# Fourier Transform of a symbolic expression

Hello I would like to do the Fourier Transform of

H1'[t - L2[t]/c - L2primo[t]/c]


I know that its transform has to be:

i ω H1[ω]* Exp[- I ω (L2[t]/c + L2primo[t]/c)


I have considered L2[t] and L2primo[t] to be constant and not to be transformed...

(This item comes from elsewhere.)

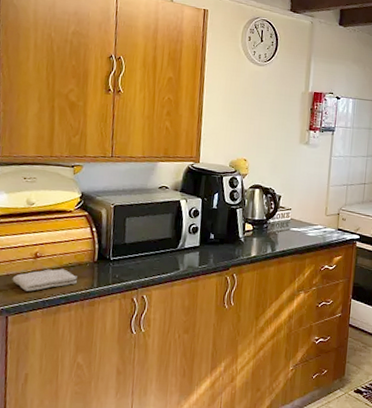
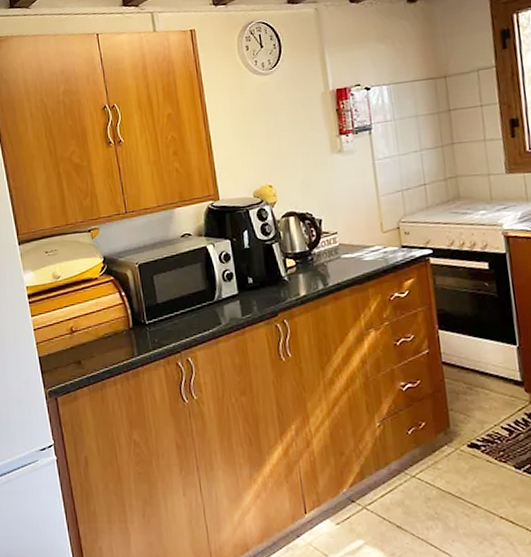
washcloth: present [12,268,77,291] -> none [54,340,117,369]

In order to do that in mathematica I did this function:

Argomentof[e_] := Collect[e[[1, 2 ;;]], -1/c]
myFTd[f_, (q_: 1) expr_, ω_] := q*I* ω*f[ω]*Exp[I ω Argomentof[expr]];


if I do

myFTd[H1,L2primo[t]H1'[t - L2[t]/c - L2primo[t]/c] L2'[t])/c^2, ω]


I get:

(I Exp^(I ω L2primo[]) ω H1[ω])/c^2


that is wrong...anyone can help?

• Why not use FourierTransform? For example: FourierTransform[H1'[t-a],t,s,FourierParameters->{0,-1}] – Carl Woll Sep 5 '18 at 23:43
• cause I have a symbolic signals, I did not have defined the value of H1, so it does not compute anything..in addition when I have terms which multiply my signal to be transform i don't know how to deal with it! indeed that is what i get from your suggestion : I E^(-I a s) s FourierTransform[H1[t], t, s]..it did not compute H1[t] – Martina Sep 6 '18 at 7:21
• But If I had another step like I define myFT for a symbolic element: myFT[f_[t_],[Omega]_]:=f[[Omega]] , and I do FourierTransform[H1[t], t, [Omega]] -> myFT[H1[t], [Omega]] I get this I E^(-I a s) s H1[s] ... thanks a lot for the idea! – Martina Sep 6 '18 at 7:45

I think you can just use FourierTransform, and give an UpValue for H1. For example:
H1 /: FourierTransform[H1[t_], t_, s_] := OverHat[H1][s]

FourierTransform[H1'[t-a], t, s, FourierParameters->{0,-1}] //TeXForm

$i s e^{-i a s} \hat{\operatorname{H1}}(s)$